AI assessments achieved 42%-100% concordance with human reviews in the 5-class system and 68%-100% in the 2-class system, P = 0.005. Within the 5-class system, 100% accuracy was reached when AI trained on multiple procedures evaluated appendectomy. The 2-class system attained 100% accuracy in three procedures across the GRS competencies.

Conclusions

AI assessment trained on procedures using video-based review evaluated laparoscopic skills across different procedures within a simulation-based training system. Dichotomizing scoring to pass/fail improved accuracy, while supporting the potential to assess procedural competence.

查看原文本刊更多论文

人工智能评估在腹腔镜手术模拟中的推广应用

导言：人工智能（AI）在模拟平台上使用全球评分量表（GRS）评估手术技能的应用前景广阔。我们的团队开发了一个开源、低成本的模拟平台，用于在资源匮乏的环境中发展腹腔镜技能，并通过基于视频的同行评议和人工智能提供技能评估。在单个培训系统中，针对一种手术进行培训的人工智能是否可用于评估一般手术技能，目前尚不清楚。本研究探讨了在一个培训系统中对基于人工智能的评估进行跨手术通用化的可行性。方法对人工智能进行了培训，使用不同的手术组合，通过基于时间和距离的计算，对四种手术（57 例输卵管造口术、20 例阑尾切除术、15 例内膜切除术和 19 例膈肌修补术）的 111 个腹腔镜手术视频进行评分。使用五倍交叉验证和 K 最近邻法生成预测分数，并采用 5 级（1-5 分）和 2 级（及格/不及格）评分系统。在 5 级系统中，人工智能评估与人工审核的吻合度为 42%-100%，在 2 级系统中，吻合度为 68%-100%，P = 0.005。在 5 级系统中，当人工智能在多个程序上接受培训后评估阑尾切除术时，准确率达到 100%。结论在基于模拟的培训系统中，使用基于视频审查的程序进行培训的人工智能评估对不同程序的腹腔镜技能进行了评估。将评分二分法分为合格/不合格，提高了准确性，同时支持评估手术能力的潜力。
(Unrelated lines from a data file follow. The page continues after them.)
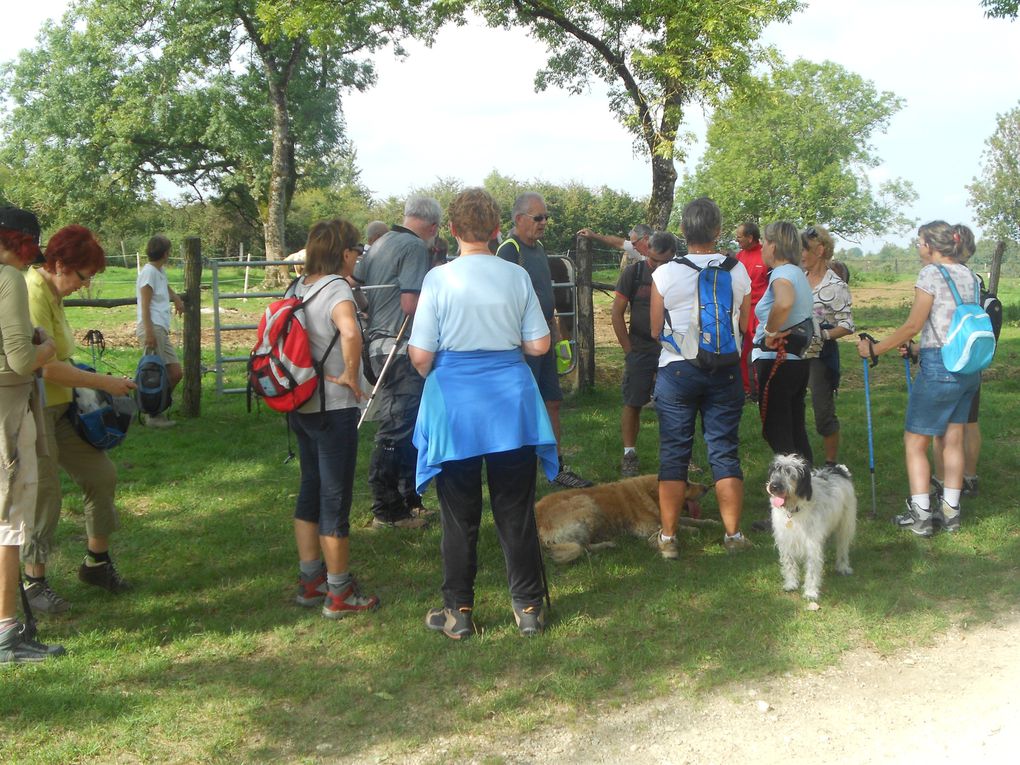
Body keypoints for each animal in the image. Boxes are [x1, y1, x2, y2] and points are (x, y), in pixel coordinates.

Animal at [534, 477, 718, 567]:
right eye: (685, 484)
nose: (707, 487)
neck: (650, 493)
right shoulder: (645, 526)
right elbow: (679, 525)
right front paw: (693, 530)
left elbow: (691, 519)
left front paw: (711, 522)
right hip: (588, 505)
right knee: (582, 547)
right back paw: (607, 545)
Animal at [767, 454, 856, 603]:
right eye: (775, 470)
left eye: (791, 473)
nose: (774, 486)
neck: (794, 510)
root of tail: (839, 470)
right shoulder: (786, 540)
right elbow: (789, 563)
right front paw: (791, 584)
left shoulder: (812, 544)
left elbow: (812, 570)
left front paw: (810, 592)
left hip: (845, 525)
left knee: (843, 548)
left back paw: (843, 567)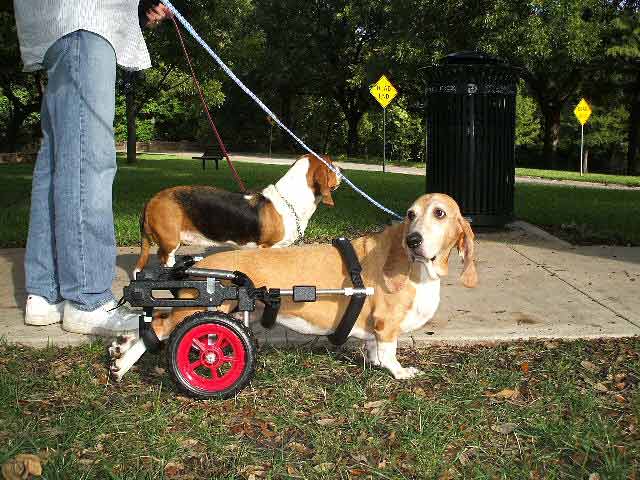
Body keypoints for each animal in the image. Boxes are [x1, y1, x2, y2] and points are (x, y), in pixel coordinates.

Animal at [112, 193, 478, 380]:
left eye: (440, 213)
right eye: (410, 214)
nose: (414, 240)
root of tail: (195, 267)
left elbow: (374, 350)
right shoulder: (386, 325)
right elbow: (389, 352)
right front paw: (400, 372)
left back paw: (120, 347)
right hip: (204, 308)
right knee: (158, 327)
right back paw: (123, 364)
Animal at [134, 154, 340, 274]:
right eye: (331, 165)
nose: (341, 170)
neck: (288, 199)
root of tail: (151, 199)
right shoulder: (269, 247)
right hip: (170, 242)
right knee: (165, 259)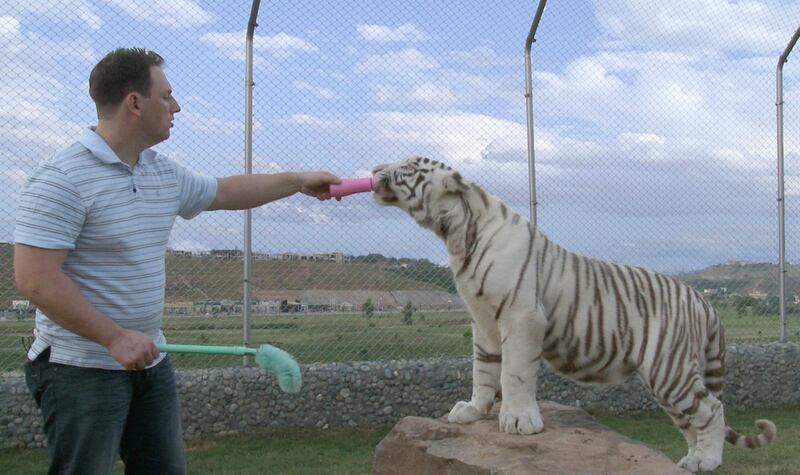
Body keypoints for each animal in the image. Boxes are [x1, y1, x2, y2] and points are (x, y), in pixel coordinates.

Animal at [374, 156, 776, 472]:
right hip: (670, 379)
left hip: (669, 368)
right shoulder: (483, 321)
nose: (375, 170)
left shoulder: (522, 317)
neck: (456, 232)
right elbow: (483, 370)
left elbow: (513, 374)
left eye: (408, 167)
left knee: (712, 410)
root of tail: (703, 301)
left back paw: (707, 460)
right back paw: (691, 460)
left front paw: (518, 421)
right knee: (692, 419)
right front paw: (473, 410)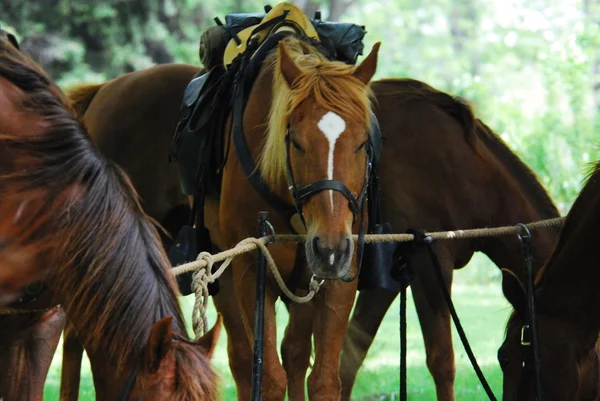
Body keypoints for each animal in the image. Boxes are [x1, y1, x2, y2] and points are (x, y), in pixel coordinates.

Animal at [69, 61, 564, 398]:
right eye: (508, 356)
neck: (456, 162)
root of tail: (102, 93)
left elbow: (325, 360)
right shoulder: (425, 264)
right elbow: (435, 360)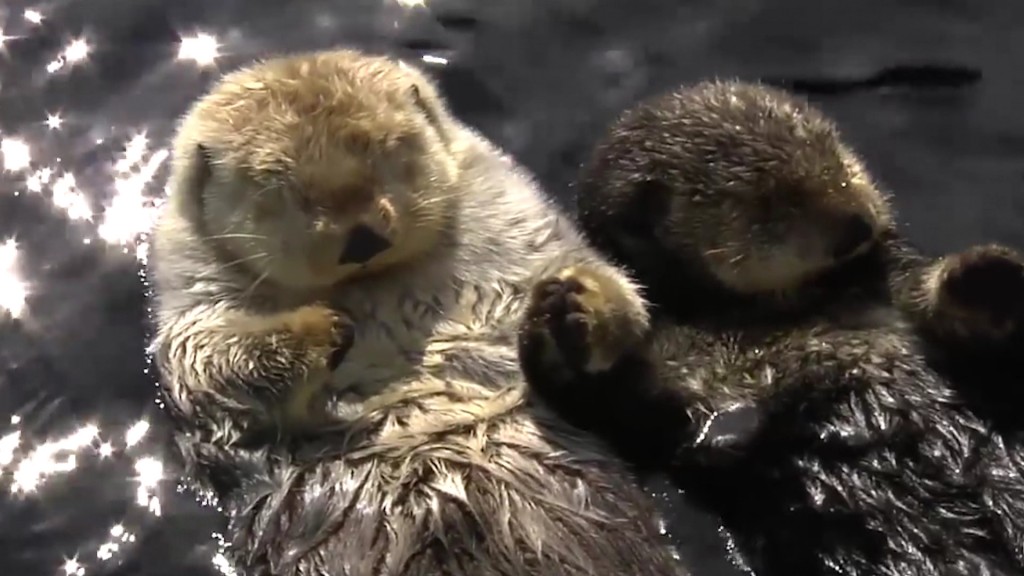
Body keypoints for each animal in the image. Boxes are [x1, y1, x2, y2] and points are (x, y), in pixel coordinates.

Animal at [147, 49, 693, 576]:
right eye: (282, 189)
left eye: (389, 151)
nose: (362, 237)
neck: (376, 289)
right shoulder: (195, 304)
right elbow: (214, 366)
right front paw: (320, 326)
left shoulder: (517, 225)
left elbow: (602, 291)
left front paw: (575, 307)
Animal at [518, 80, 1024, 576]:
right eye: (772, 204)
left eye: (838, 156)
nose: (860, 223)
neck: (791, 311)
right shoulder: (663, 391)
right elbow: (603, 403)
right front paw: (569, 309)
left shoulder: (895, 283)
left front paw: (986, 276)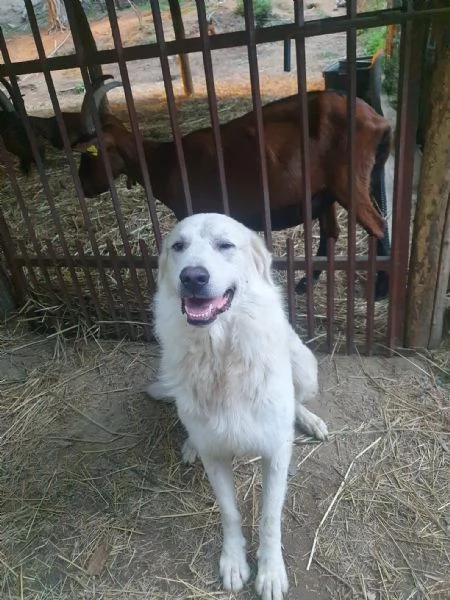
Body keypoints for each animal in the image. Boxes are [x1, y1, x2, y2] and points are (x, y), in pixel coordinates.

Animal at [148, 213, 326, 596]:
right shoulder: (216, 456)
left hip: (305, 365)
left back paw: (309, 420)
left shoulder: (275, 452)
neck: (221, 355)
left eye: (225, 245)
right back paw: (190, 444)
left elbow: (270, 518)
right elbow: (229, 512)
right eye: (178, 246)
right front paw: (233, 561)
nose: (193, 276)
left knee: (298, 398)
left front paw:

本文章由计算机程序翻译，如有差异，请以英文原文为准。

求助全文

约1分钟内获得全文求助全文

来源期刊

Journal of Surgical Research 医学-外科

CiteScore

3.90

自引率

4.50%

发文量

627

审稿时长

138 days

期刊介绍： The Journal of Surgical Research: Clinical and Laboratory Investigation publishes original articles concerned with clinical and laboratory investigations relevant to surgical practice and teaching. The journal emphasizes reports of clinical investigations or fundamental research bearing directly on surgical management that will be of general interest to a broad range of surgeons and surgical researchers. The articles presented need not have been the products of surgeons or of surgical laboratories. The Journal of Surgical Research also features review articles and special articles relating to educational, research, or social issues of interest to the academic surgical community.